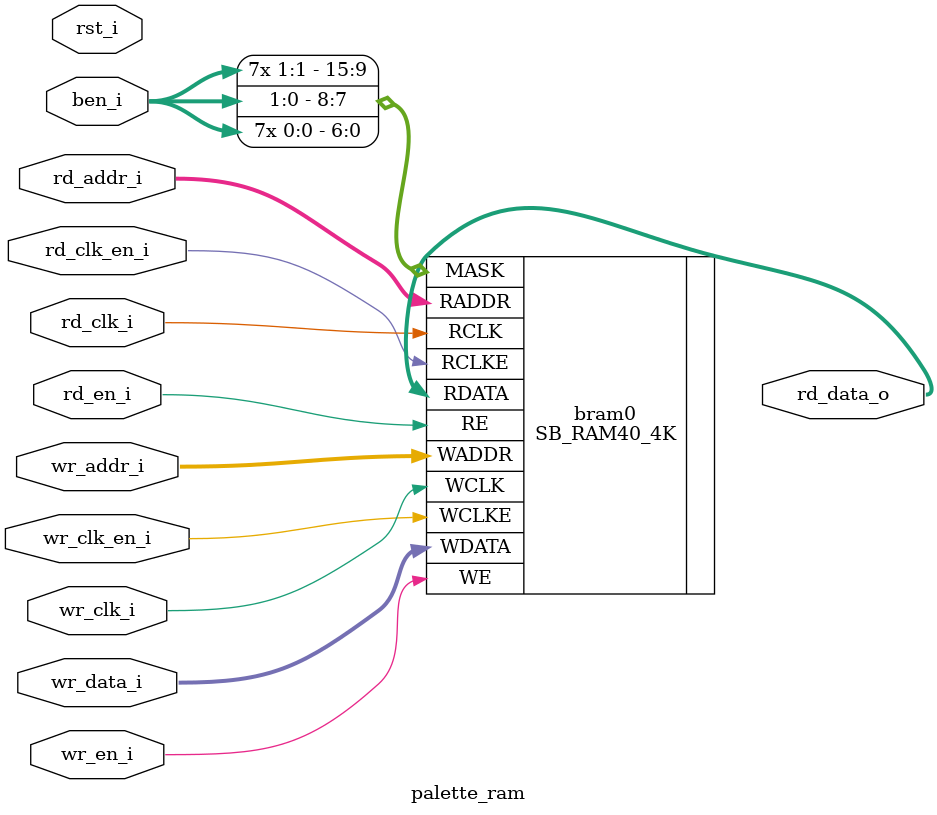
<source format=v>

module palette_ram(
    input  wire        rst_i,
    input  wire        wr_clk_i,
    input  wire        rd_clk_i,
    input  wire        wr_clk_en_i,
    input  wire        rd_en_i,
    input  wire        rd_clk_en_i,
    input  wire        wr_en_i,
    input  wire  [1:0] ben_i,
    input  wire [15:0] wr_data_i,
    input  wire  [7:0] wr_addr_i,
    input  wire  [7:0] rd_addr_i,
    output reg  [15:0] rd_data_o);

`ifndef verilator

SB_RAM40_4K #(
    .READ_MODE(0),
    .WRITE_MODE(0)
    ) bram0 (
    .WADDR(wr_addr_i),
    .RADDR(rd_addr_i),
    .MASK({ {8{ben_i[1]}}, {8{ben_i[0]}} }),
    .WDATA(wr_data_i[15:0]),
    .RDATA(rd_data_o[15:0]),
    .WE(wr_en_i),
    .WCLKE(wr_clk_en_i),
    .WCLK(wr_clk_i),
    .RE(rd_en_i),
    .RCLKE(rd_clk_en_i),
    .RCLK(rd_clk_i)
    );

`else
    reg [15:0] mem[0:255];

    always @(posedge wr_clk_i) begin
        if (wr_en_i) begin
            if (ben_i[1]) mem[wr_addr_i][15:8] <= wr_data_i[15:8];
            if (ben_i[0]) mem[wr_addr_i][7:0]  <= wr_data_i[7:0];
        end
    end

    always @(posedge rd_clk_i) begin
        rd_data_o <= mem[rd_addr_i];
    end
`endif

`ifdef TODO
    initial begin: INIT
        mem[0] = 16'h000;
        mem[1] = 16'hFFF;
        mem[2] = 16'h800;
        mem[3] = 16'hAFE;
        mem[4] = 16'hC4C;
        mem[5] = 16'h0C5;
        mem[6] = 16'h00A;
        mem[7] = 16'hEE7;
        mem[8] = 16'hD85;
        mem[9] = 16'h640;
        mem[10] = 16'hF77;
        mem[11] = 16'h333;
        mem[12] = 16'h777;
        mem[13] = 16'hAF6;
        mem[14] = 16'h08F;
        mem[15] = 16'hBBB;
    end
`endif

endmodule


</source>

# # #

Task description -> By examining the material line by line, establish how many lines contain "wire" and give only that number.

Your response -> 11